Ways to Mitigate Bias Risks in AI

It is important to protect the organization from the repercussions of biased hiring practices and the concerns that could arise with a lack of human interaction during the recruiting, interviewing and onboarding processes. In addition to finding opportunities for human touch points, there are other steps that businesses can take to mitigate bias.

Research the technology and company. Has the company had a history of lawsuits, discrimination complaints or non-equitable practices? Have other companies experienced biased results from using that software or platform?

Analyze your internal data. Review your company’s hiring practices, identifying historical trends and any potential barriers or disparate impacts.

Conduct frequent audits. Once you’ve vetted the technology and your data, you will need to conduct regular audits to identify any potential bias in the AI process and which candidates are not getting selected to identify any trends.

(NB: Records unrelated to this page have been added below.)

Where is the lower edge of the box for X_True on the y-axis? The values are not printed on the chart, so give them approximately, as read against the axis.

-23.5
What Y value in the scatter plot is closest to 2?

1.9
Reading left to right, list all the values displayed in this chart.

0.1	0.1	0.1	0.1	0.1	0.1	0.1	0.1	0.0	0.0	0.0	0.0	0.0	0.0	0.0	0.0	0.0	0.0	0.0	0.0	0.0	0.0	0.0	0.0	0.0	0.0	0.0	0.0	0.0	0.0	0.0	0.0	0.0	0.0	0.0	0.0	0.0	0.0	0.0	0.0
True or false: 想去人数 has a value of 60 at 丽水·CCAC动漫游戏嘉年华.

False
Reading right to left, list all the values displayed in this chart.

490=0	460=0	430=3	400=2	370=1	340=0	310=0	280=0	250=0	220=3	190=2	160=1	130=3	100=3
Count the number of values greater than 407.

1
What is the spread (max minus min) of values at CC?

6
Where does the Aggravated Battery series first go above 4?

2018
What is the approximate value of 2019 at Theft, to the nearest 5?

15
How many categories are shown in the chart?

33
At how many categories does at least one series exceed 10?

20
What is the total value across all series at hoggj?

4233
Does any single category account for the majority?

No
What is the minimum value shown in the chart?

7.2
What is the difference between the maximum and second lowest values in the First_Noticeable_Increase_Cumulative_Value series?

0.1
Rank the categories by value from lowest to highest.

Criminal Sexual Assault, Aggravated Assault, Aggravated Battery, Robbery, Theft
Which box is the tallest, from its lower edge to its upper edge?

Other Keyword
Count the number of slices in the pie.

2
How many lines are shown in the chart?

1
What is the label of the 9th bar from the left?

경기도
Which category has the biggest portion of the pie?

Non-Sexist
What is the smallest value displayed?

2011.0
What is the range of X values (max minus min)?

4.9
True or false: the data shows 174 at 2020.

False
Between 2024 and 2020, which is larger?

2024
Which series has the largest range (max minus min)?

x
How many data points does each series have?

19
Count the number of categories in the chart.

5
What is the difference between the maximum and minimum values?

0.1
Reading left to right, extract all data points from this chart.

As well as mitigating bias risk, adding human checkpoints to your process could put candidates at ease, making them feel your organization sees them as an important individual who can make an impact and not just a number. These regular human interventions also ensure that each section of your recruiting process is transparent to your leaders and aligns with your organizational values and goals.

Making AI Work for You

AI is an integral part of the future of work, and it is crucial that you can find ways to make it perform for your business. With small adjustments to how you source talent, you can benefit from the increased productivity, speed and computing power of AI while still ensuring you are hiring the best candidates to empower your workforce.